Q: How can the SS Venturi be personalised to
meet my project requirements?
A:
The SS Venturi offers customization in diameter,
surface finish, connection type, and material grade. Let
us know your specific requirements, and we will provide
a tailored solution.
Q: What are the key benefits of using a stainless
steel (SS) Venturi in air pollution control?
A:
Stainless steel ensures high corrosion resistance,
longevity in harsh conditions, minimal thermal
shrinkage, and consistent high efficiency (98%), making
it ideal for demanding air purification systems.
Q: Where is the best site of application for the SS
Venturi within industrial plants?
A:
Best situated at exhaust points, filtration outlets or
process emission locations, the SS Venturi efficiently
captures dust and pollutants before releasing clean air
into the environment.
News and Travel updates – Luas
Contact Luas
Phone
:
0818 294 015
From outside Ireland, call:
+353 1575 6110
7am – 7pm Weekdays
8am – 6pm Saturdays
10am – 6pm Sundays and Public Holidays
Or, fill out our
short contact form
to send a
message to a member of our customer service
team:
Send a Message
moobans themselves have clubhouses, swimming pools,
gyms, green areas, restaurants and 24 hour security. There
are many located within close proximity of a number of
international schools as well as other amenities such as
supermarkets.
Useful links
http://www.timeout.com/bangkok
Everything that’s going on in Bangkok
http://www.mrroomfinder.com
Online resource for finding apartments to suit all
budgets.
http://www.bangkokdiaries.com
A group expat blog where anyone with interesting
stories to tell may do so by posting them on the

★ ★ ★ ★

Make an exact copy of every line from the one with "message to a member of our customer service" to the end of the data, with the first and last of those lines included.

▶ _Output below_:
message to a member of our customer service
team:
Send a Message
moobans themselves have clubhouses, swimming pools,
gyms, green areas, restaurants and 24 hour security. There
are many located within close proximity of a number of
international schools as well as other amenities such as
supermarkets.
Useful links
http://www.timeout.com/bangkok
Everything that’s going on in Bangkok
http://www.mrroomfinder.com
Online resource for finding apartments to suit all
budgets.
http://www.bangkokdiaries.com
A group expat blog where anyone with interesting
stories to tell may do so by posting them on the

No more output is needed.